TASK INSTRUCTIONS: Lay out every line of the data below as a JSON list of strings, one string for each line, and leave out the blank lines.

STORED RECORDS:
—————
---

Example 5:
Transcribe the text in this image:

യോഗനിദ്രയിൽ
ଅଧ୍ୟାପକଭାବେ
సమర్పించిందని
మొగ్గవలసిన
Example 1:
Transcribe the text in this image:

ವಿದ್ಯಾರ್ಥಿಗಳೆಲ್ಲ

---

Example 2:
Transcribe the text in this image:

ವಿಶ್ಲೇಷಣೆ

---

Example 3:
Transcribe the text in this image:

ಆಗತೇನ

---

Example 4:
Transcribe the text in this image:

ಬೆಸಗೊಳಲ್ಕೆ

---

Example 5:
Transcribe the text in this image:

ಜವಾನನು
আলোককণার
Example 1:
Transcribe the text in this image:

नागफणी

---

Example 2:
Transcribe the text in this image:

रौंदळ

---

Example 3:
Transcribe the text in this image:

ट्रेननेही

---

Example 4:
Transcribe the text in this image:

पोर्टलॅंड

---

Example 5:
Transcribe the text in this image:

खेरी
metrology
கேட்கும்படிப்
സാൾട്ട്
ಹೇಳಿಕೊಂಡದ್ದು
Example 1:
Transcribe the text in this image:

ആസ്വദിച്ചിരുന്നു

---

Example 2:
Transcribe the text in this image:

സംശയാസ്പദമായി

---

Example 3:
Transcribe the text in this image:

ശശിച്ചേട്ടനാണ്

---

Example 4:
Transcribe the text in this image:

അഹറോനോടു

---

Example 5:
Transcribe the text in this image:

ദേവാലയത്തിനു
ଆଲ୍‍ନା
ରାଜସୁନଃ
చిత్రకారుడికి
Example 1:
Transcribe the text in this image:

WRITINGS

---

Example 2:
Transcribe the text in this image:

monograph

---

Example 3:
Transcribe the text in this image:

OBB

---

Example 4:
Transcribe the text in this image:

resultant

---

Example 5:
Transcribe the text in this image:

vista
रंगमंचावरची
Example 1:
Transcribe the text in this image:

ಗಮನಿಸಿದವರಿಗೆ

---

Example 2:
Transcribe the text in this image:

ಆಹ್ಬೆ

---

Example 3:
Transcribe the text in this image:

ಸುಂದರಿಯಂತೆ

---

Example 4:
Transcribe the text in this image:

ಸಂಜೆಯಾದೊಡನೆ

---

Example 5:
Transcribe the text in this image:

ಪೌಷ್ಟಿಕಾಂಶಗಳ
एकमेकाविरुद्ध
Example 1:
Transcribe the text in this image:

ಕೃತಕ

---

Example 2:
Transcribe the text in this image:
—————
EXPECTED ANSWER:
[
  "---",
  "Example 5:",
  "Transcribe the text in this image:",
  "യോഗനിദ്രയിൽ",
  "ଅଧ୍ୟାପକଭାବେ",
  "సమర్పించిందని",
  "మొగ్గవలసిన",
  "Example 1:",
  "Transcribe the text in this image:",
  "ವಿದ್ಯಾರ್ಥಿಗಳೆಲ್ಲ",
  "---",
  "Example 2:",
  "Transcribe the text in this image:",
  "ವಿಶ್ಲೇಷಣೆ",
  "---",
  "Example 3:",
  "Transcribe the text in this image:",
  "ಆಗತೇನ",
  "---",
  "Example 4:",
  "Transcribe the text in this image:",
  "ಬೆಸಗೊಳಲ್ಕೆ",
  "---",
  "Example 5:",
  "Transcribe the text in this image:",
  "ಜವಾನನು",
  "আলোককণার",
  "Example 1:",
  "Transcribe the text in this image:",
  "नागफणी",
  "---",
  "Example 2:",
  "Transcribe the text in this image:",
  "रौंदळ",
  "---",
  "Example 3:",
  "Transcribe the text in this image:",
  "ट्रेननेही",
  "---",
  "Example 4:",
  "Transcribe the text in this image:",
  "पोर्टलॅंड",
  "---",
  "Example 5:",
  "Transcribe the text in this image:",
  "खेरी",
  "metrology",
  "கேட்கும்படிப்",
  "സാൾട്ട്",
  "ಹೇಳಿಕೊಂಡದ್ದು",
  "Example 1:",
  "Transcribe the text in this image:",
  "ആസ്വദിച്ചിരുന്നു",
  "---",
  "Example 2:",
  "Transcribe the text in this image:",
  "സംശയാസ്പദമായി",
  "---",
  "Example 3:",
  "Transcribe the text in this image:",
  "ശശിച്ചേട്ടനാണ്",
  "---",
  "Example 4:",
  "Transcribe the text in this image:",
  "അഹറോനോടു",
  "---",
  "Example 5:",
  "Transcribe the text in this image:",
  "ദേവാലയത്തിനു",
  "ଆଲ୍‍ନା",
  "ରାଜସୁନଃ",
  "చిత్రకారుడికి",
  "Example 1:",
  "Transcribe the text in this image:",
  "WRITINGS",
  "---",
  "Example 2:",
  "Transcribe the text in this image:",
  "monograph",
  "---",
  "Example 3:",
  "Transcribe the text in this image:",
  "OBB",
  "---",
  "Example 4:",
  "Transcribe the text in this image:",
  "resultant",
  "---",
  "Example 5:",
  "Transcribe the text in this image:",
  "vista",
  "रंगमंचावरची",
  "Example 1:",
  "Transcribe the text in this image:",
  "ಗಮನಿಸಿದವರಿಗೆ",
  "---",
  "Example 2:",
  "Transcribe the text in this image:",
  "ಆಹ್ಬೆ",
  "---",
  "Example 3:",
  "Transcribe the text in this image:",
  "ಸುಂದರಿಯಂತೆ",
  "---",
  "Example 4:",
  "Transcribe the text in this image:",
  "ಸಂಜೆಯಾದೊಡನೆ",
  "---",
  "Example 5:",
  "Transcribe the text in this image:",
  "ಪೌಷ್ಟಿಕಾಂಶಗಳ",
  "एकमेकाविरुद्ध",
  "Example 1:",
  "Transcribe the text in this image:",
  "ಕೃತಕ",
  "---",
  "Example 2:",
  "Transcribe the text in this image:"
]